TEXT BLOCK below:
Risk of bias and reporting quality of randomised controlled trials in paediatric pain: a cross-sectional study
2Pain Research Unit, Department of Pain, Sydney Children’s Hospital, Australia
3NHMRC Clinical Trials Centre, University of Sydney, Australia
Background: There are an increasing number of randomised controlled trials (RCTs) in paediatric pain, but the quality of these studies is unknown. It is imperative that RCTs in paediatric pain are of high quality.
Objectives: To determine the risk of bias and reporting quality of RCTs in paediatric pain.
Methods: This was a cross-sectional study of RCTs in paediatric pain which were published in full-text in 2021. Studies were identified by searching MEDLINE, Embase, Cochrane Library, CINAHL and Scopus. Risk of bias was assessed with the RoB 2 tool and reporting quality was assessed with the CONSORT 2010 statement. Risk of bias was assessed as either high, some concerns or low, and reporting quality was assessed as adequate if ≥75% of items in the reporting guideline were reported. All studies were screened and assessed in duplicate by two independent investigators.
End of TEXT BLOCK.
__EXERCISE SET__:
1 – In the abstract on paediatric pain trials, what share of reporting-guideline items had to be reported for a study's reporting quality to count as adequate?
2 – Write the next part of the abstract on paediatric pain trials, picking up after its last sentence.
SUPPLIED RECORDS below:
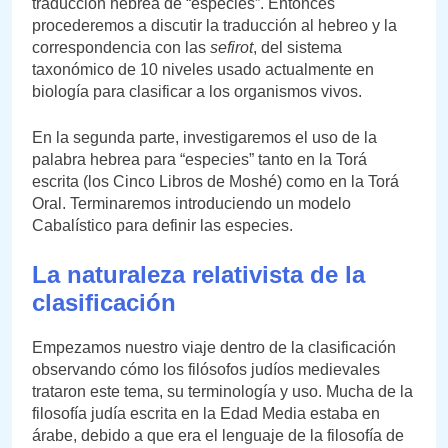
traducción hebrea de “especies”. Entonces
procederemos a discutir la traducción al hebreo y la
correspondencia con las
sefirot
, del sistema
taxonómico de 10 niveles usado actualmente en
biología para clasificar a los organismos vivos.
En la segunda parte, investigaremos el uso de la
palabra hebrea para “especies” tanto en la Torá
escrita (los Cinco Libros de Moshé) como en la Torá
Oral. Terminaremos introduciendo un modelo
Cabalístico para definir las especies.
La naturaleza relativista de la
clasificación
Empezamos nuestro viaje dentro de la clasificación
observando cómo los filósofos judíos medievales
trataron este tema, su terminología y uso. Mucha de la
filosofía judía escrita en la Edad Media estaba en
árabe, debido a que era el lenguaje de la filosofía de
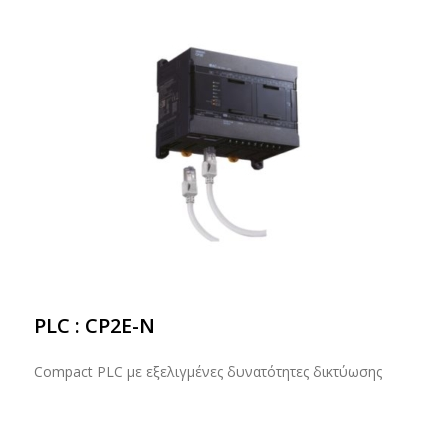
PLC : CP2E-N
Compact PLC με εξελιγμένες δυνατότητες δικτύωσης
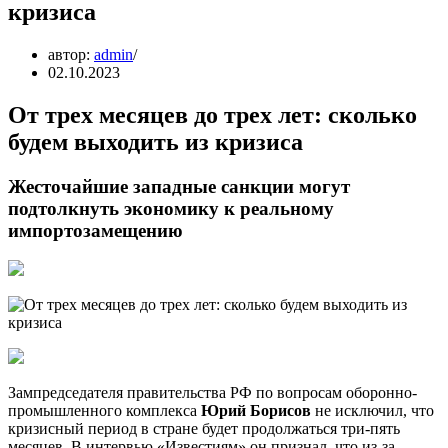
кризиса
автор:
admin
02.10.2023
От трех месяцев до трех лет: сколько
будем выходить из кризиса
Жесточайшие западные санкции могут
подтолкнуть экономику к реальному
импортозамещению
Зампредседателя правительства РФ по вопросам оборонно-
промышленного комплекса
Юрий Борисов
не исключил, что
кризисный период в стране будет продолжаться три-пять
месяцев. В интервью «Известиям» он признал, что из-за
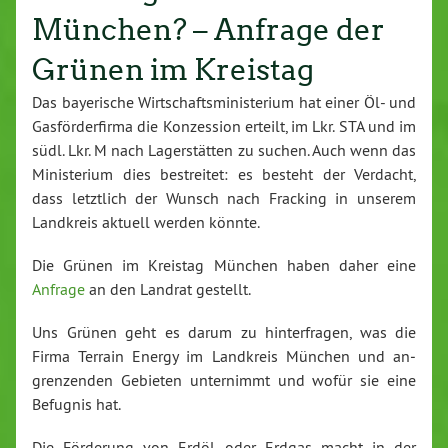
München? – Anfrage der
Grünen im Kreistag
Das baye­ri­sche Wirt­schafts­mi­nis­te­ri­um hat einer Öl- und
Gas­för­der­fir­ma die Kon­zes­si­on erteilt, im Lkr. STA und im
südl. Lkr. M nach La­ger­stät­ten zu suchen. Auch wenn das
Mi­nis­te­ri­um dies be­strei­tet: es besteht der Verdacht,
dass letztlich der Wunsch nach Fracking in unserem
Landkreis aktuell werden könnte.
Die Grünen im Kreistag München haben daher eine
Anfrage
an den Landrat gestellt.
Uns Grünen geht es darum zu hin­ter­fra­gen, was die
Firma Terrain Energy im Landkreis München und an­
gren­zen­den Gebieten un­ter­nimmt und wofür sie eine
Befugnis hat.
Die Förderung von Erdöl oder Erdgas macht in der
End of SUPPLIED RECORDS.
__EXPECTED RESPONSES__:
1 – At least 75% of the items.

2 –
Results: We identified 212 RCTs in paediatric pain published in full-text in 2021. Almost three quarters of RCTs (n=154, 73%) were at high risk of bias, and almost all other RCTs (n=57, 27%) had some concerns (see Figure 1). Only one RCT (0.4%) was at low risk of bias. Few RCTs (n=27,13%) were adequately reported and none reported ≥50% of items in the abstract. There were no author characteristics associated with risk of bias. RCTs that were blinded were more likely to be at a lower risk of bias and adequately reported X2 [(1, N=212) =17.7, p<0.001; (1, N=212) =6, p=0.014]. RCTs that reported a conflict of interest, were prospectively registered or reported the use of reporting guidelines were more likely to be adequately reported [(1, N=212) =7.02, p=0.008; (2, N=212) =17.1, p<0.001; (2, N=212) =7.56, p =0.023]. The reporting of some PedIMMPACT outcomes, specifically symptoms and adverse events and the global judgement of satisfaction with treatment, were associated with reduced risk of bias and improved reporting quality [(1, N=212) =4.26, p=0.039; (1, N=212) =4.59, p=0.032; (1, N=212) =5.88, p=0.015; (1, N=212) =5.78, p=0.016].
Conclusions: Recently published RCTs in paediatric pain are at the high risk of bias and have poor reporting quality.
Patient, public and/or healthcare consumer involvement: None.